> [Aim of the task]: Exactly as they appear below, repeat the lines from the one with "For every layout" through the one with "Page size: 1241x1754.". Drop every picture.

> [Document structure recognition data]:
####################

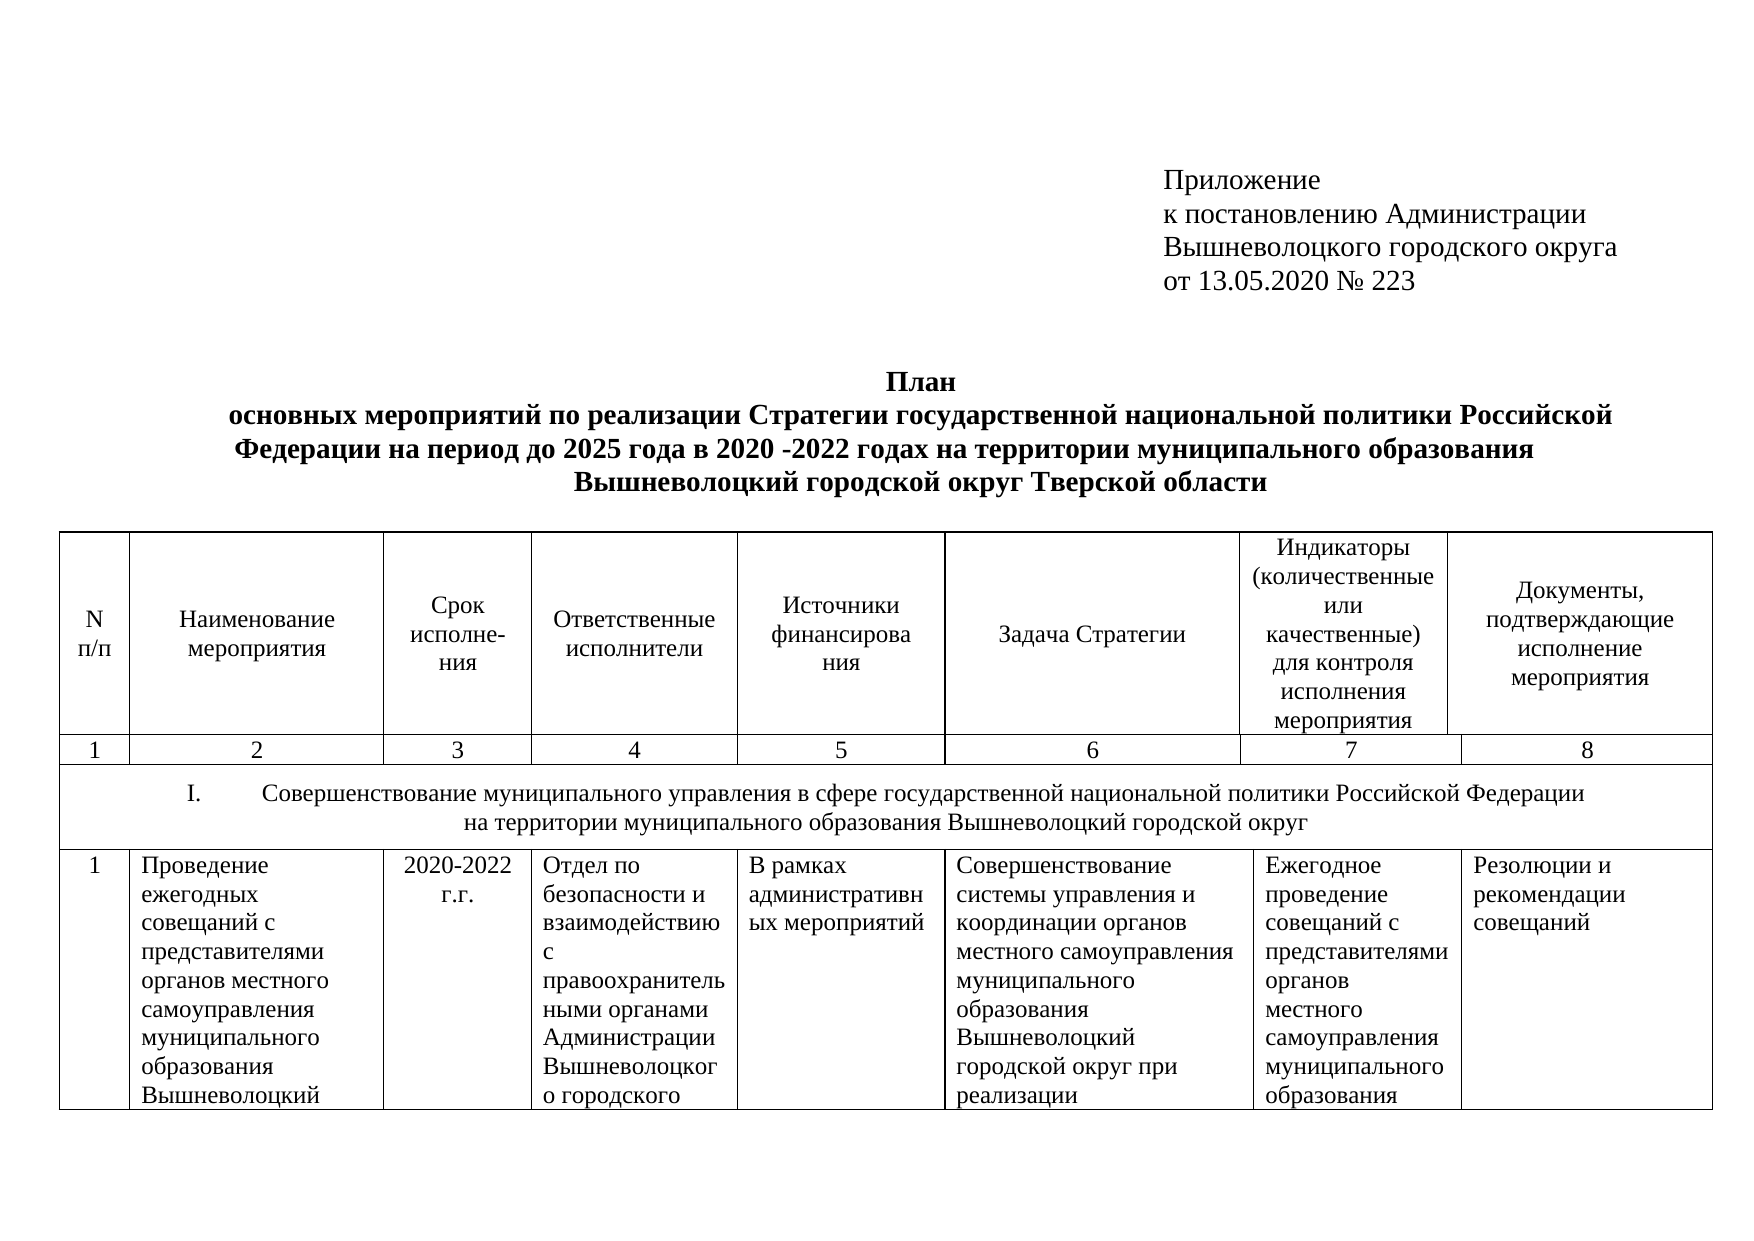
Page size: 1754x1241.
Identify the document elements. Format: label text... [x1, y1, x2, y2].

table_header N п/п [60, 533, 129, 734]
table_header Ответственные исполнители [532, 533, 737, 734]
table_cell 7 [1241, 735, 1461, 763]
table_header Задача Стратегии [946, 533, 1239, 734]
table_cell 6 [946, 735, 1240, 763]
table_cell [1462, 850, 1712, 1109]
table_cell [532, 850, 737, 1109]
table_cell 2 [130, 735, 383, 763]
table_header Индикаторы (количественные или качественные) для контроля исполнения мероприятия [1240, 533, 1447, 734]
table_cell 3 [384, 735, 531, 763]
text основных мероприятий по реализации Стратегии государственной национальной политики Российской Федерации на период до 2025 года в 2020 -2022 годах на территории муниципального образования [118, 397, 1651, 464]
table_cell 5 [738, 735, 944, 763]
table_header Срок исполне-ния [384, 533, 531, 734]
table_cell 1 [60, 850, 129, 1109]
table_header Документы, подтверждающие исполнение мероприятия [1448, 533, 1712, 734]
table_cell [738, 850, 944, 1109]
table_header Источники финансирова ния [738, 533, 944, 734]
table_cell 8 [1462, 735, 1712, 763]
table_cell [130, 850, 383, 1109]
text План [118, 364, 1651, 397]
table_cell 1 [60, 735, 129, 763]
table_cell I. Совершенствование муниципального управления в сфере государственной национальной политики Российской Федерации на территории муниципального образования Вышневолоцкий городской округ [60, 765, 1712, 849]
table_header Наименование мероприятия [130, 533, 383, 734]
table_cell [946, 850, 1253, 1109]
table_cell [1254, 850, 1461, 1109]
table_cell 2020-2022 г.г. [384, 850, 531, 1109]
table_header Приложение к постановлению Администрации Вышневолоцкого городского округа от 13.05.2020 № 223 [1152, 163, 1649, 297]
table_cell 4 [532, 735, 737, 763]
text Вышневолоцкий городской округ Тверской области [118, 464, 1651, 498]
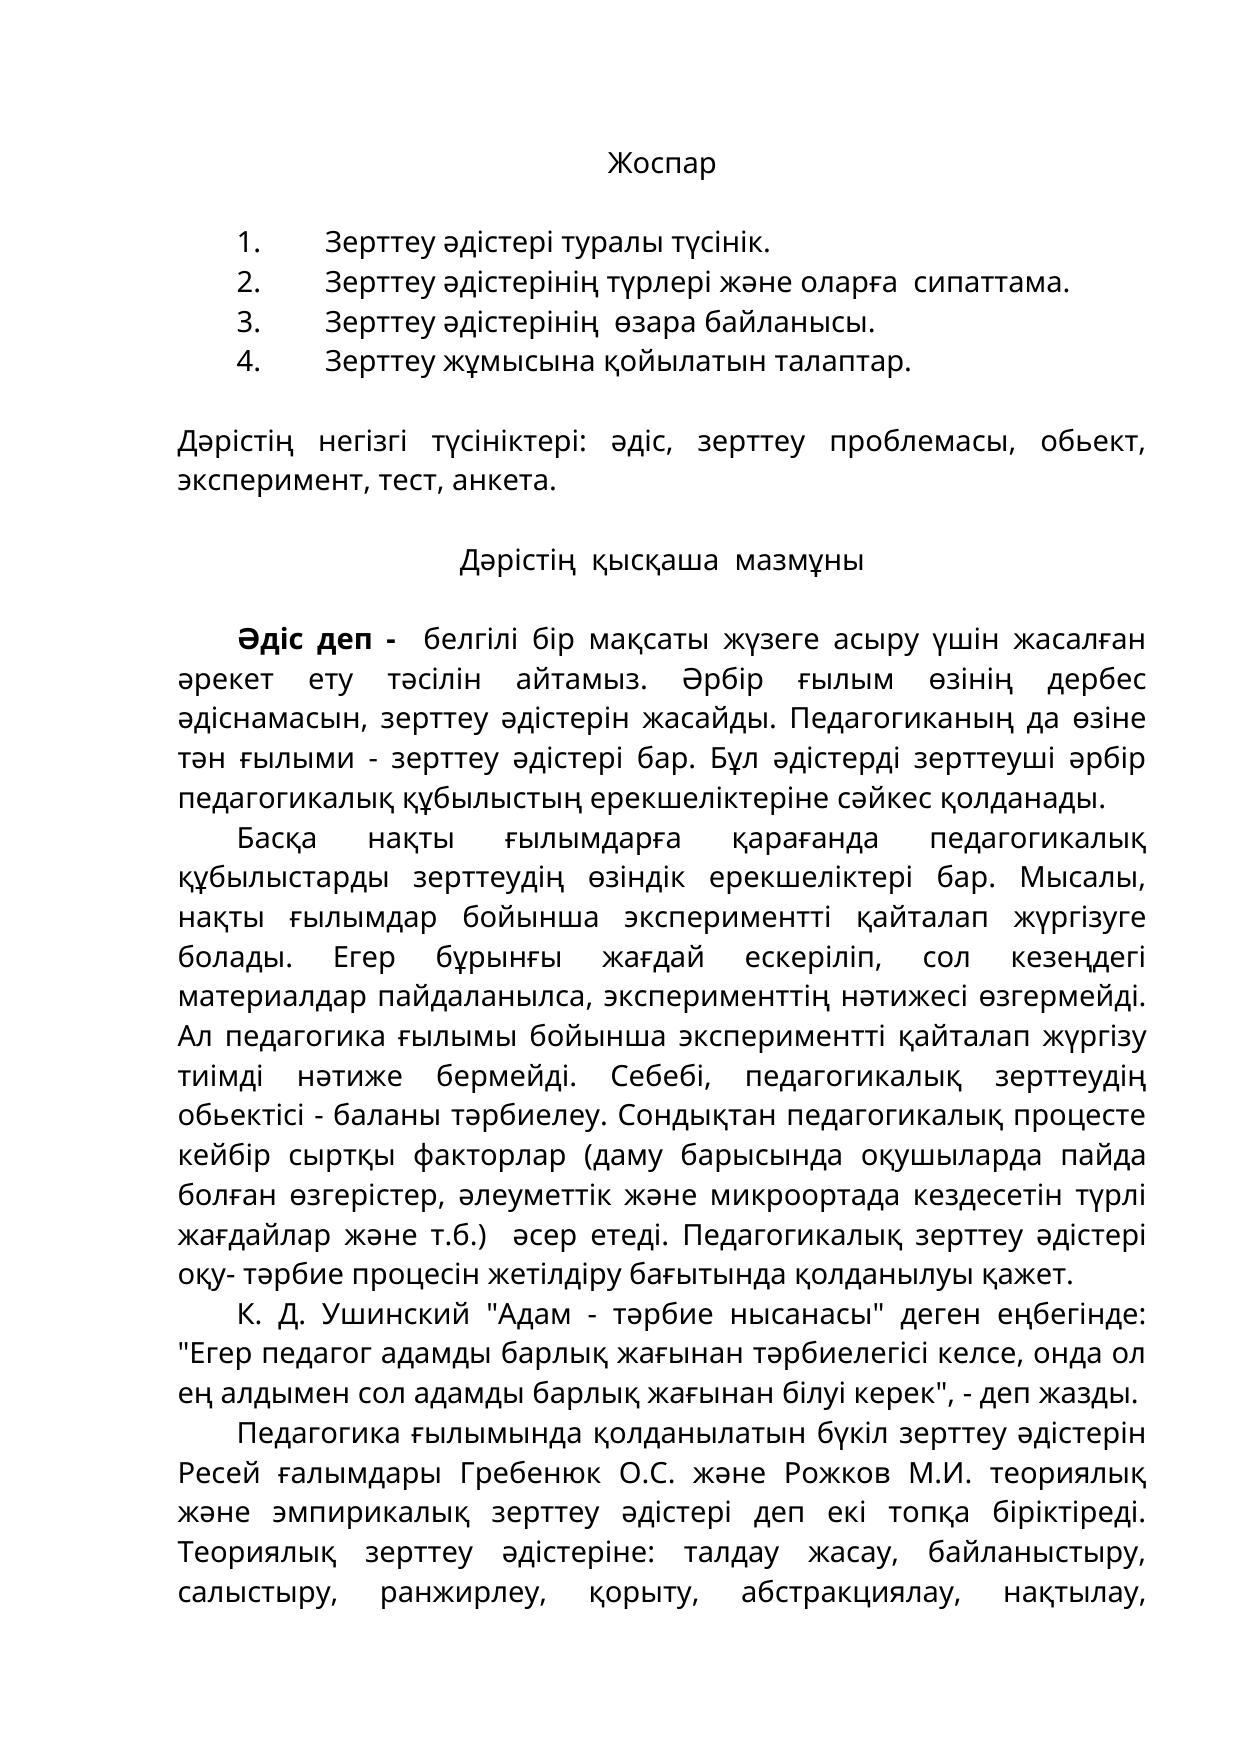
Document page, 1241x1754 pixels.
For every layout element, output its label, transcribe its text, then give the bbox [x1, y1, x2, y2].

list Зерттеу әдiстерiнiң өзара байланысы. [177, 301, 1147, 341]
text Әдiс деп - белгiлi бiр мақсаты жүзеге асыру үшiн жасалған әрекет ету тәсiлiн айтамыз. Әрбiр ғылым өзiнiң дербес әдiснамасын, зерттеу әдiстерiн жасайды. Педагогиканың да өзiне тән ғылыми - зерттеу әдiстерi бар. Бұл әдiстердi зерттеушi әрбiр педагогикалық құбылыстың ерекшелiктерiне сәйкес қолданады. [177, 618, 1147, 817]
text К. Д. Ушинский "Адам - тәрбие нысанасы" деген еңбегiнде: "Егер педагог адамды барлық жағынан тәрбиелегiсi келсе, онда ол ең алдымен сол адамды барлық жағынан бiлуi керек", - деп жазды. [177, 1293, 1147, 1412]
list Зерттеу әдiстерiнiң түрлерi және оларға сипаттама. [177, 261, 1147, 301]
list Зерттеу жұмысына қойылатын талаптар. [177, 341, 1147, 380]
text Жоспар [177, 142, 1147, 182]
list Зерттеу әдiстерi туралы түсiнiк. [177, 222, 1147, 261]
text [177, 1412, 1147, 1611]
text Дәрiстiң негiзгi түсiнiктерi: әдiс, зерттеу проблемасы, обьект, эксперимент, тест, анкета. [177, 420, 1147, 499]
text Дәрiстiң қысқаша мазмұны [177, 539, 1147, 579]
text Басқа нақты ғылымдарға қарағанда педагогикалық құбылыстарды зерттеудiң өзiндiк ерекшелiктерi бар. Мысалы, нақты ғылымдар бойынша эксперименттi қайталап жүргiзуге болады. Егер бұрынғы жағдай ескерiлiп, сол кезеңдегi материалдар пайдаланылса, эксперименттiң нәтижесi өзгермейдi. Ал педагогика ғылымы бойынша эксперименттi қайталап жүргiзу тиiмдi нәтиже бермейдi. Себебi, педагогикалық зерттеудiң обьектiсi - баланы тәрбиелеу. Сондықтан педагогикалық процесте кейбiр сыртқы факторлар (даму барысында оқушыларда пайда болған өзгерiстер, әлеуметтiк және микроортада кездесетiн түрлi жағдайлар және т.б.) әсер етедi. Педагогикалық зерттеу әдiстерi оқу- тәрбие процесiн жетiлдiру бағытында қолданылуы қажет. [177, 817, 1147, 1293]
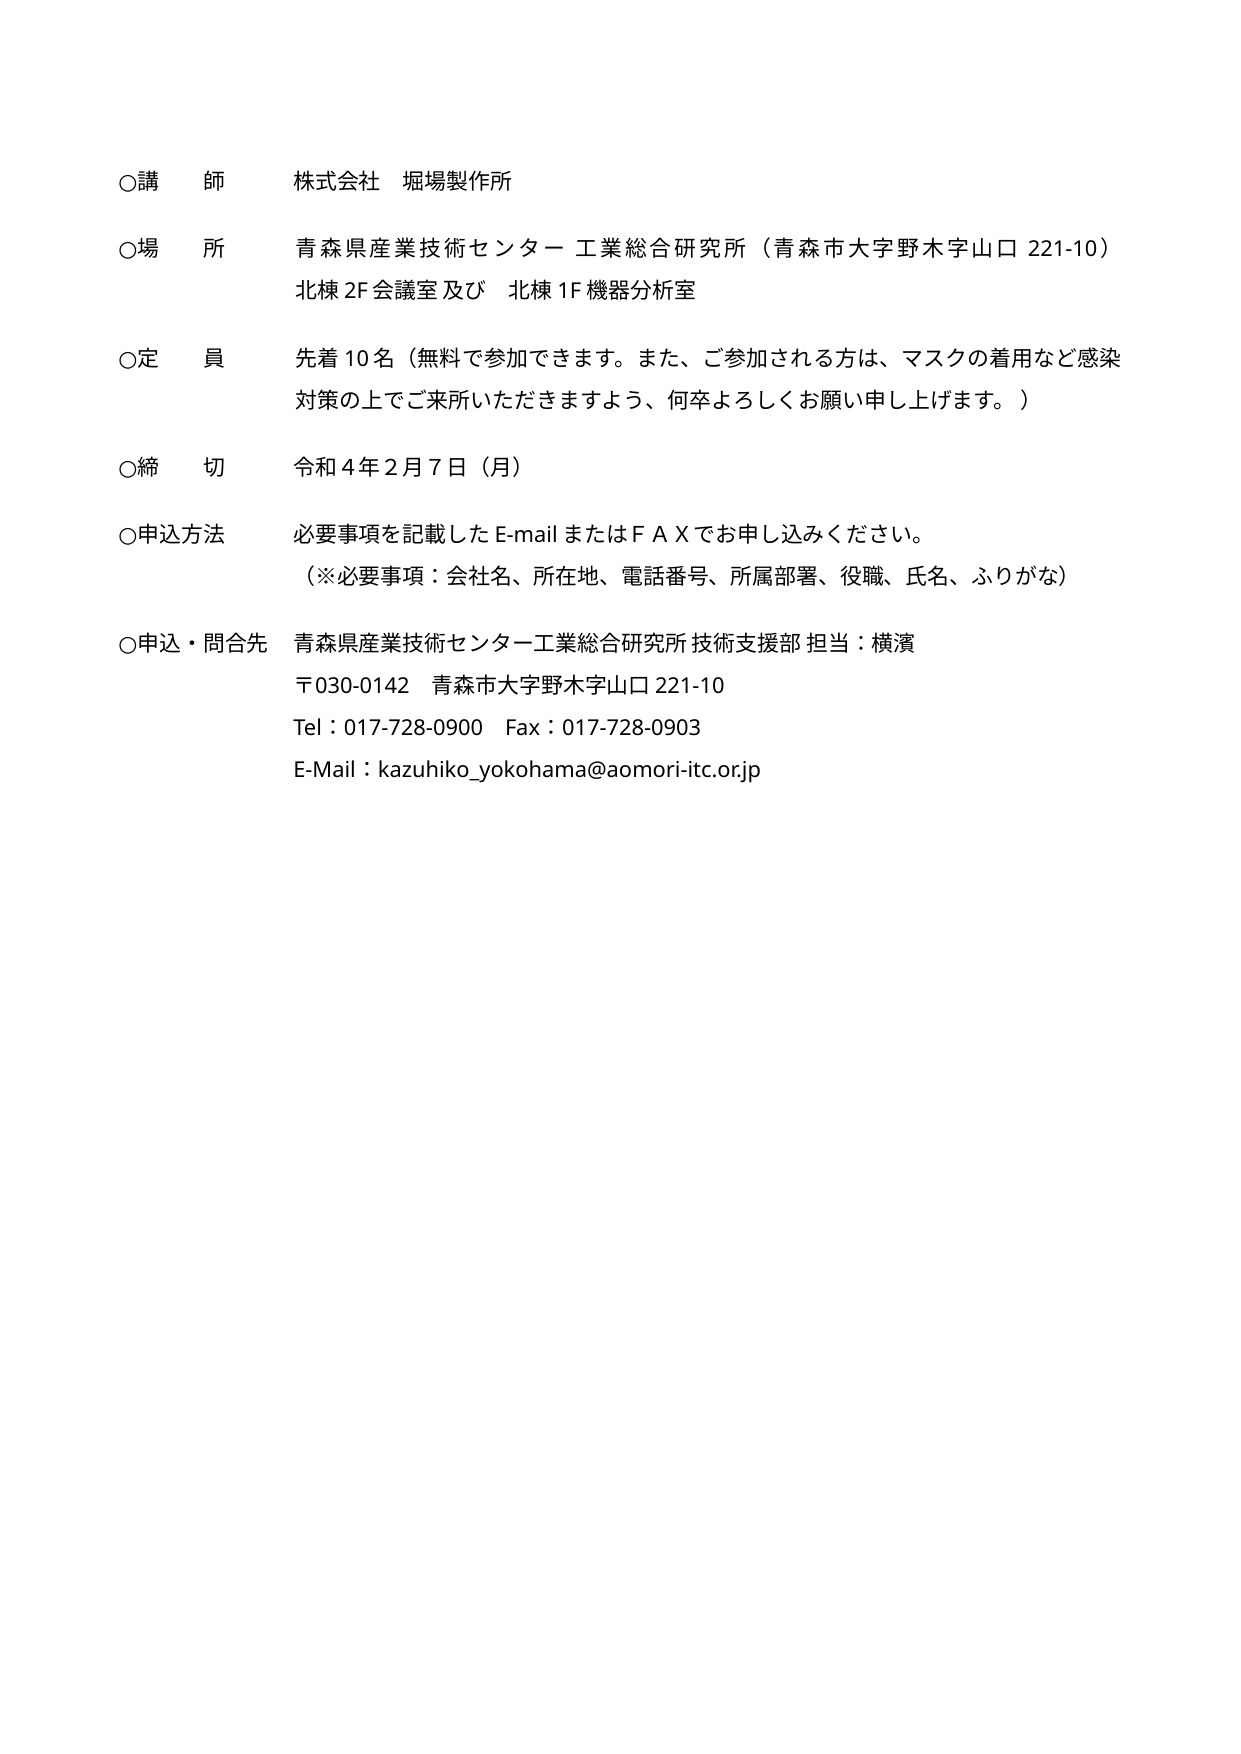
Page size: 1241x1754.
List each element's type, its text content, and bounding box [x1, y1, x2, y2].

####################

> [Solution for this task]:
For every layout element, output its label, transcribe its text, then give the bbox [x1, y1, x2, y2].

list Зерттеу әдiстерiнiң өзара байланысы. [177, 301, 1147, 341]
text Әдiс деп - белгiлi бiр мақсаты жүзеге асыру үшiн жасалған әрекет ету тәсiлiн айтамыз. Әрбiр ғылым өзiнiң дербес әдiснамасын, зерттеу әдiстерiн жасайды. Педагогиканың да өзiне тән ғылыми - зерттеу әдiстерi бар. Бұл әдiстердi зерттеушi әрбiр педагогикалық құбылыстың ерекшелiктерiне сәйкес қолданады. [177, 618, 1147, 817]
text К. Д. Ушинский "Адам - тәрбие нысанасы" деген еңбегiнде: "Егер педагог адамды барлық жағынан тәрбиелегiсi келсе, онда ол ең алдымен сол адамды барлық жағынан бiлуi керек", - деп жазды. [177, 1293, 1147, 1412]
list Зерттеу әдiстерiнiң түрлерi және оларға сипаттама. [177, 261, 1147, 301]
list Зерттеу жұмысына қойылатын талаптар. [177, 341, 1147, 380]
text Жоспар [177, 142, 1147, 182]
list Зерттеу әдiстерi туралы түсiнiк. [177, 222, 1147, 261]
text [177, 1412, 1147, 1611]
text Дәрiстiң негiзгi түсiнiктерi: әдiс, зерттеу проблемасы, обьект, эксперимент, тест, анкета. [177, 420, 1147, 499]
text Дәрiстiң қысқаша мазмұны [177, 539, 1147, 579]
text Басқа нақты ғылымдарға қарағанда педагогикалық құбылыстарды зерттеудiң өзiндiк ерекшелiктерi бар. Мысалы, нақты ғылымдар бойынша эксперименттi қайталап жүргiзуге болады. Егер бұрынғы жағдай ескерiлiп, сол кезеңдегi материалдар пайдаланылса, эксперименттiң нәтижесi өзгермейдi. Ал педагогика ғылымы бойынша эксперименттi қайталап жүргiзу тиiмдi нәтиже бермейдi. Себебi, педагогикалық зерттеудiң обьектiсi - баланы тәрбиелеу. Сондықтан педагогикалық процесте кейбiр сыртқы факторлар (даму барысында оқушыларда пайда болған өзгерiстер, әлеуметтiк және микроортада кездесетiн түрлi жағдайлар және т.б.) әсер етедi. Педагогикалық зерттеу әдiстерi оқу- тәрбие процесiн жетiлдiру бағытында қолданылуы қажет. [177, 817, 1147, 1293]
Page size: 1241x1754.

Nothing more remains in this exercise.